À l’échelle nationale, les politiques publiques favorisent également l’irrigation intensive en augmentant les subventions pour les mégabassines, tout en affaiblissant les moyens des Agences de l’eau. Le gouvernement multiplie les cadeaux financiers à l’agro-industrie, à l’instar de l’abandon de l’augmentation initialement prévue de la redevance sur les prélèvements en eau. Pourtant, alors que l’irrigation représente près de la moitié de l’eau consommée en France, elle n’a contribué qu’à 7 % de la redevance entre 2016 et 2021 : ce sont finalement les consommateurs qui paient la facture.
Greenpeace appelle à une transformation urgente
Pour mettre fin à cette gestion défaillante de l’eau, Greenpeace propose plusieurs mesures :
- Encadrer les conflits d’intérêts dans les organes de gouvernance.
- Accroître la transparence des décisions locales sur la gestion de l’eau.
- Donner aux enjeux écologiques une place centrale dans la mission d’intérêt général des préfets.
- Renforcer la pluralité et la représentativité des représentants agricoles, en particulier dans les commissions locales de l’eau.
- Redonner les moyens (humains et financiers) d’agir aux agences et services de l’État.
Sanctionner les violences commises sur des militantes et militants écologistes.
Les tensions sur la ressource en eau sont telles qu’elles ne pourront être apaisées sans repenser en profondeur le modèle agricole et alimentaire. Greenpeace rappelle que le gouvernement doit déployer des moyens ambitieux pour accompagner les agriculteurs et les agricultrices dans la transition vers une agriculture écologique.
Notes aux rédactions :
[1] 58 % de l’eau consommée en France métropolitaine relève de l’agriculture : l’agriculture est la première activité consommatrice d’eau devant l’eau potable (26 %), le refroidissement des centrales (12 %) et les usages industriels (4 %) (données pour la période 2010-2020, source : Ministère de la Transition écologique, L’eau en France: ressource et utilisation, Synthèse des connaissances en 2023). L’irrigation représente 80 % de la consommation totale d’eau du secteur agricole (source : Assemblée nationale, Rapport d’information n° 2069). Au niveau national, seul un agriculteur sur cinq a recours à l’irrigation (source : AGRESTE, Recensement agricole 2020).
[2] Les deux sous-bassins étudiés sont :
– La Boutonne : située à cheval sur la Charente-Maritime et les Deux-Sèvres
– Le Clain : situé à cheval sur la Vienne, les Deux-Sèvres et une petite partie de la Charente
[3] Alors que l’irrigation représente près de la moitié de l’eau consommée en France, seules 6,8 % des terres agricoles sont irriguées et le maïs mobilise 38 % des surfaces irriguées (sources : recensement agricole de 2020. Cité dans : Assemblée nationale, rapport n° 2069, déposé le mercredi 17 janvier 2024 et L’irrigation des surfaces agricoles, février 2024).

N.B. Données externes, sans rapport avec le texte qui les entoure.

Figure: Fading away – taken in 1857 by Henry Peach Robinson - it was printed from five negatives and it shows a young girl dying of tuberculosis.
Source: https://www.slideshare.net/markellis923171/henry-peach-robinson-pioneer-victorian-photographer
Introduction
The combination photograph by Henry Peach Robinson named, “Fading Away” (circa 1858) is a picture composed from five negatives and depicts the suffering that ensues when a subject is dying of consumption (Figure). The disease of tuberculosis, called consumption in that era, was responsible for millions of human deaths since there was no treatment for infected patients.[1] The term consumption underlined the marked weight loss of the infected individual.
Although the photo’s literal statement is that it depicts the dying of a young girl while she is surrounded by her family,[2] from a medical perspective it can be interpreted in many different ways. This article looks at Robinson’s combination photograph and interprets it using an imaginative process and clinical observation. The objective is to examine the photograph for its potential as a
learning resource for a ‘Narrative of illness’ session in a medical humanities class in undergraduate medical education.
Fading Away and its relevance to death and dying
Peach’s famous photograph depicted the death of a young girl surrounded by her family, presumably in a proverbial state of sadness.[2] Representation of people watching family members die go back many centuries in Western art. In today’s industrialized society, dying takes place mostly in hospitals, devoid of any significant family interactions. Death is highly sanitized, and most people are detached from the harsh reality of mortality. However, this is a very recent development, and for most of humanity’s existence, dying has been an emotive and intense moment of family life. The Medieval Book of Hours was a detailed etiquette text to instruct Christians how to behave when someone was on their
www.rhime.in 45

[4] Les mégabassines sont développées à partir des volumes de prélèvement élevés octroyés historiquement aux irrigants, sans prise en compte de leur effet sur la ressource. Concernant les deux sous-bassins étudiés dans l’enquête, seul un tiers des irrigants du bassin seraient directement raccordés aux bassines prévues sur le Clain, et moins d’un quart sur la Boutonne.
[5] Depuis le début de l’année 2024, plus de 70 implantations de l’Office français de la biodiversité (OFB) ont été visées par des attaques (menaces, insultes, outrages, dégradations de bâtiments…).